At the outset of World War II, Dr. Anne Spoerry was a medical resident at a Paris hospital.  She joined the French  Resistance only to be captured by the occupying Germans.  Two years of imprisonment at the Ravensbruck concentration camp left her with a need to rediscover herself and heal her soul.  Earning a diploma in tropical medicine, she set out for Africa in 1948.  This was the beginning of an amazing career of humanitarian service.  

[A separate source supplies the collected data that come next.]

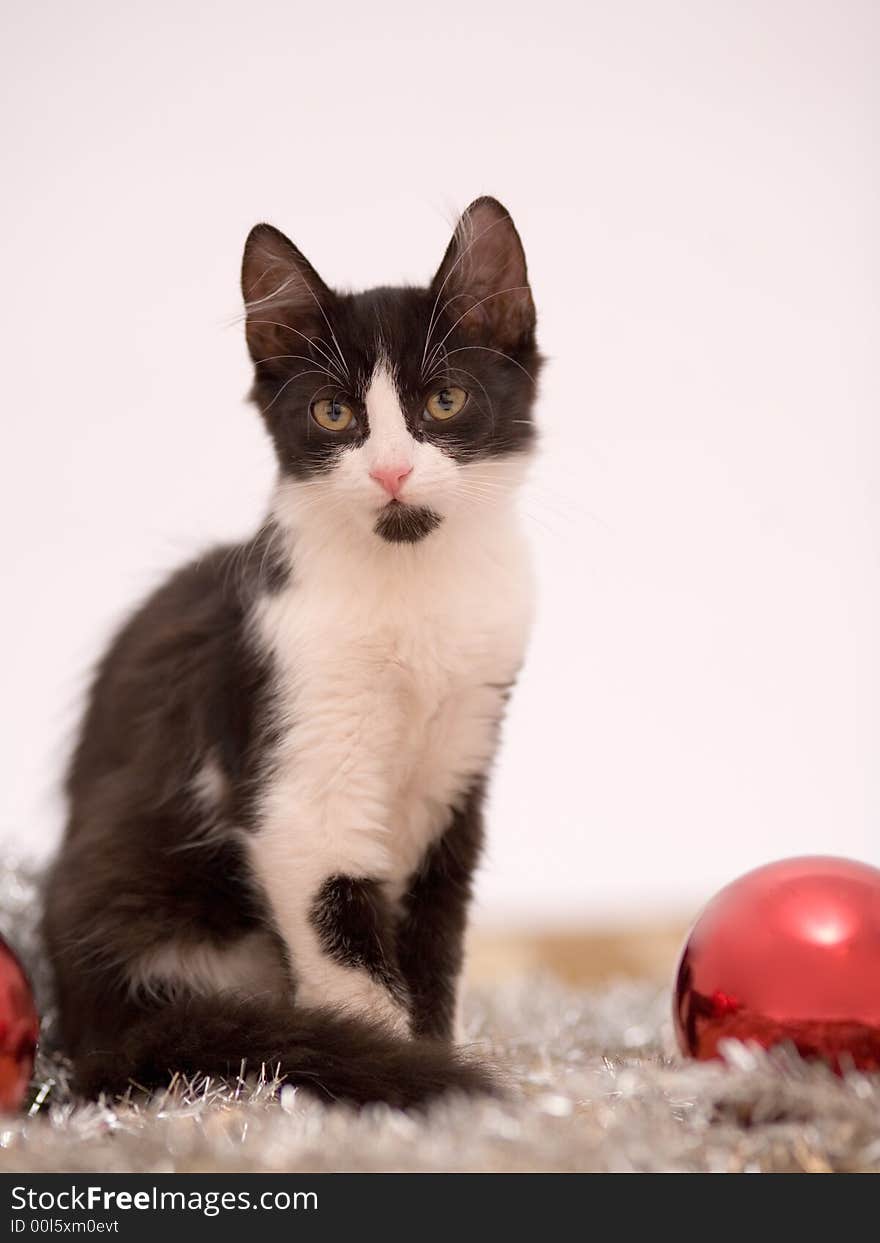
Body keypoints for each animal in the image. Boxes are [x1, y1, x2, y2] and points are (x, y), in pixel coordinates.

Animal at [46, 196, 541, 1108]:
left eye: (446, 399)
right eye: (333, 415)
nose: (390, 472)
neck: (410, 585)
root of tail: (88, 1037)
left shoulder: (458, 769)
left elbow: (435, 938)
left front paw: (432, 1047)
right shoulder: (299, 777)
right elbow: (345, 942)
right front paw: (399, 1069)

Female bush doctors were rare in those days; Anne had to struggle for acceptance.  She became more effective by learning to fly.  Initially delivering medical supplies, she soon established a caseload of thousands of patients throughout northern Kenya. The many communities she served cut and cleared airstrips for her.

Although Anne joined the African Medical and Research Foundation and directed  a Mobile Medical Unit, her doctoring remained personal and local.  In many areas the sole MD, she often supported her clinics with her own funds.  As a rule, she examined patients right at the airstrip in the shade of her plane’s wing.  As well as treating specific ailments, Anne did much to educate the local people, focusing heavily on prevention of disease.  Hygiene and vaccination were especially important to her.  Mother and child care were an important specialty.  

 Dr. Anne Spoerry  passed away in1999 at the age of 80.  She is remembered as a courageous champion of humanitarianism in Africa, in the world medical profession, and in the aviation world. Her spirit lives on through the Anne Spoerry Sailing Doctors at www.sailingdoctors.org.